In the 2010 College Baseball All-America Team issue, no division is too obscure or beyond their research reach—and they also cover NCAA women’s softball.
In fact, there are so many Jewish college baseball players, they added an honorable mention category.
According to Moxson, who handles the subscription list, most of the Review’s readers are older than 50. For them, he says, baseball is a “way of becoming an American.”
For Wallman and Moxson, the endless hours of scanning team rosters, and chatting up coaches and athletic directors has paid off with a call from Cooperstown.
No one is sketching them for a bust. But in 2004, they were invited by the Baseball Hall of Fame it speak on a panel titled “American Jews in the American Sport.”
“I still have the T-shirt,” Moxson says.
Ron Kaplan of “Kaplan’s Korner,” the syndicated Jewish sports columnist of the New Jersey Jewish News, says Jewish Sports Review is “a good starting point.” But, according to Kaplan, there are other places online like the Jewish Sports Collectors Yahoo! Group where he can “send questions” to get answers about who is a Jew.
Jewish Sports Review “is a good example of how sport and identity come together,” says Wayne Wilson, whose LA84 Sports Library is a subscriber to the Wallman-Moxson publication.
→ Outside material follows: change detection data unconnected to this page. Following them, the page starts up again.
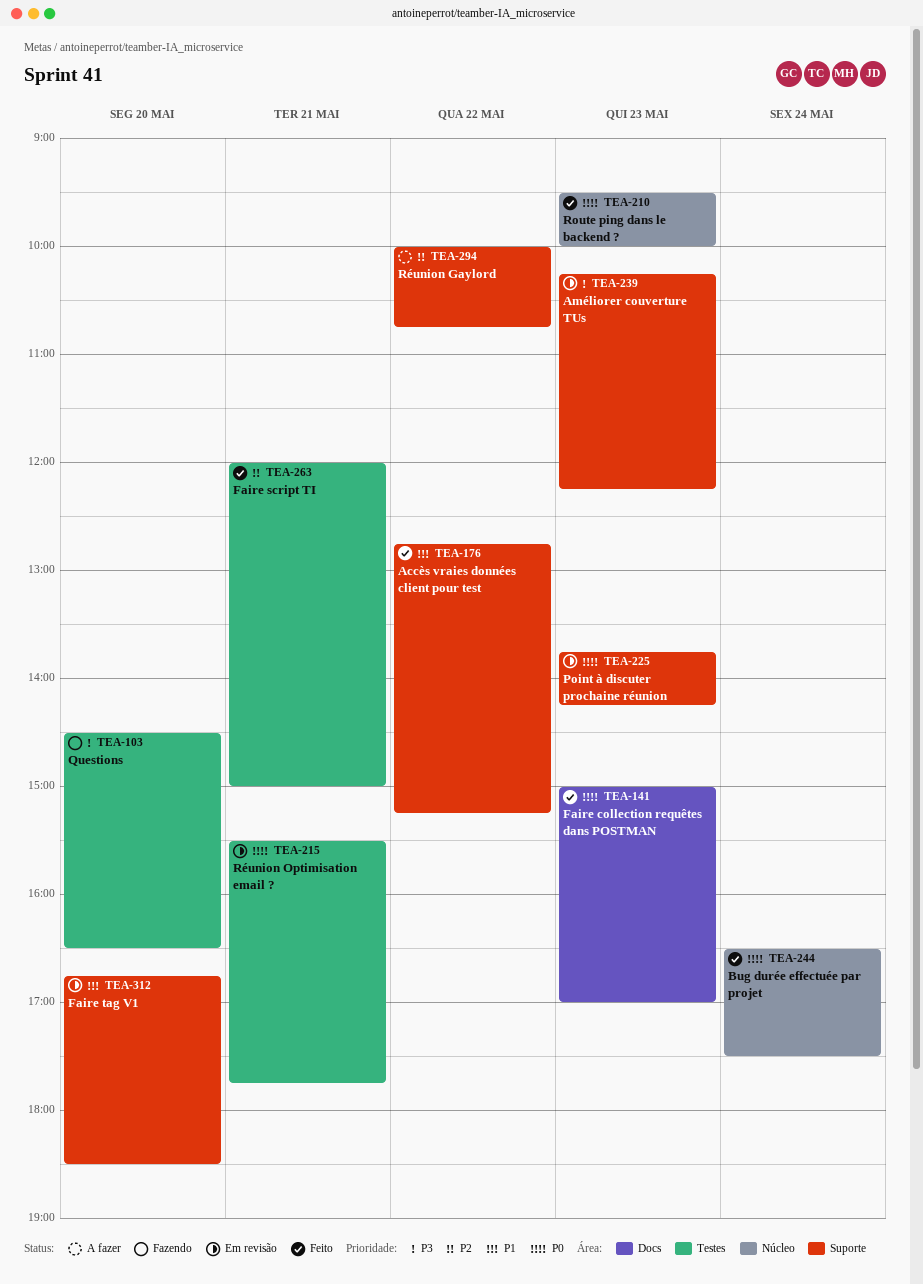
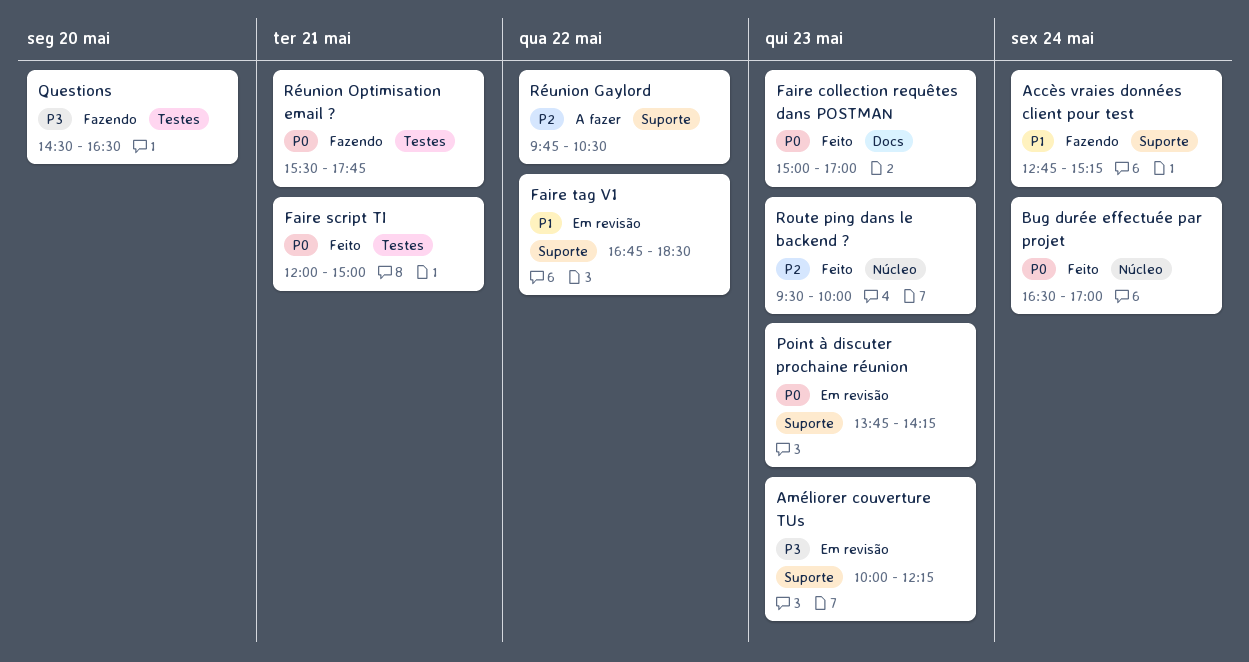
Accès vraies données client pour test, status: Feito -> Fazendo
Accès vraies données client pour test, day: May 22 -> May 24
Améliorer couverture TUs, begins: 10:15 -> 10:00
Bug durée effectuée par projet, ends: 17:30 -> 17:00
Faire script TI, priority: P2 -> P0
Faire tag V1, day: May 20 -> May 22
Route ping dans le backend ?, priority: P0 -> P2
Réunion Gaylord, begins: 10:00 -> 09:45
Réunion Gaylord, ends: 10:45 -> 10:30
Réunion Optimisation email ?, status: Em revisão -> Fazendo

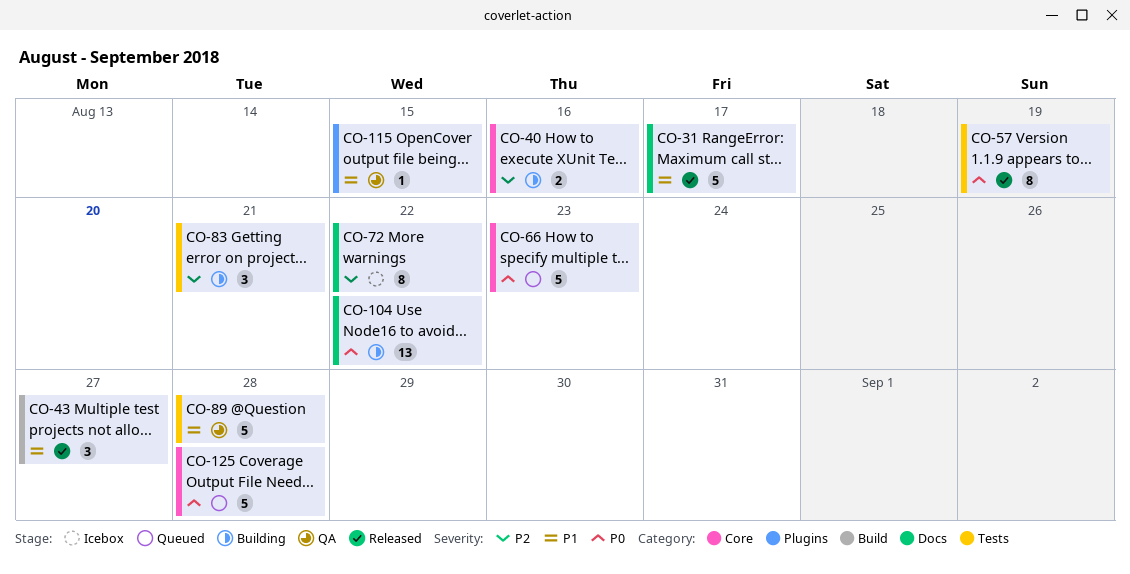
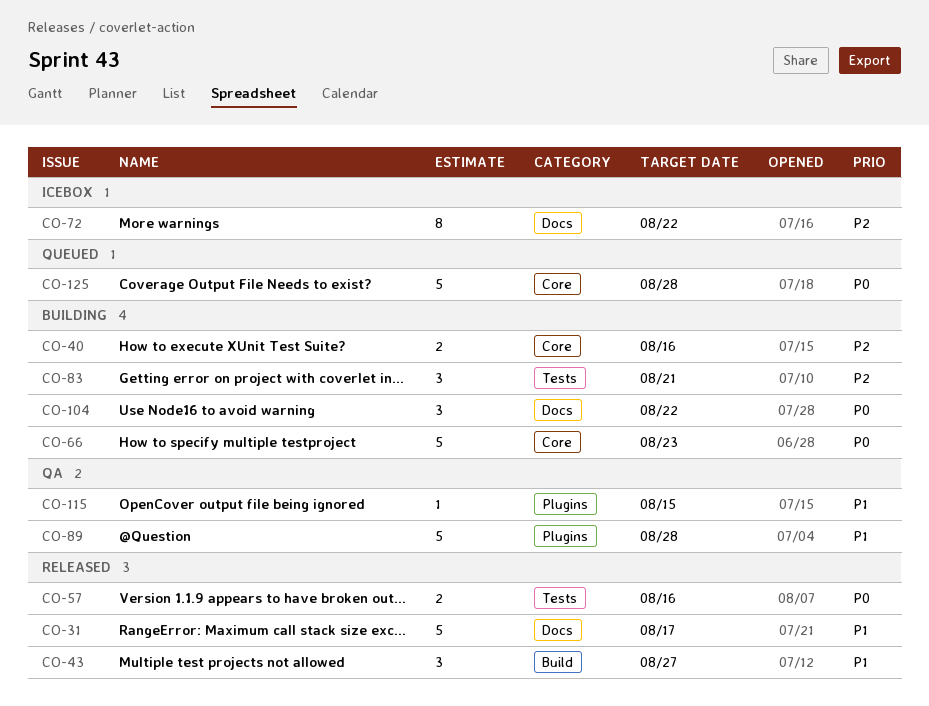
CO-57, estimate: 8 -> 2
CO-57, due: Aug 19 -> Aug 16
CO-66, status: Queued -> Building
CO-89, label: Tests -> Plugins
CO-104, estimate: 13 -> 3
With their list-oriented format, Wilson says, “You can see the magnitude of the phenomenon.”
The duo calls their work a “labor of love.” Since its premiere, the annual subscription rate for six issues has remained $36.
“We’re not making any money on this,” says Wallman, who notes that both he and Moxson are retired.
Price isn’t the main issue they hear about. At the Cooperstown conference, a guy who looked “very frum,” or Orthodox, didn’t like their definition of who is a Jew.
“The mother needs to be Jewish,” Moxson remembers the guy saying. “My partner told him to start his own magazine.”
Being included in a publication like the Jewish Sports Review seems to have an impact beyond its subscribers.
“I don’t think Kinsler would have ever told anybody,” Moxson says. “And now guys like him, [Ryan] Braun, Brad Ausmus and Shawn Green, who we covered since high school, the Jewish community has taken them in.
“Turns out these kids were proud of their heritage, and the community has picked it up. They kvell over them.”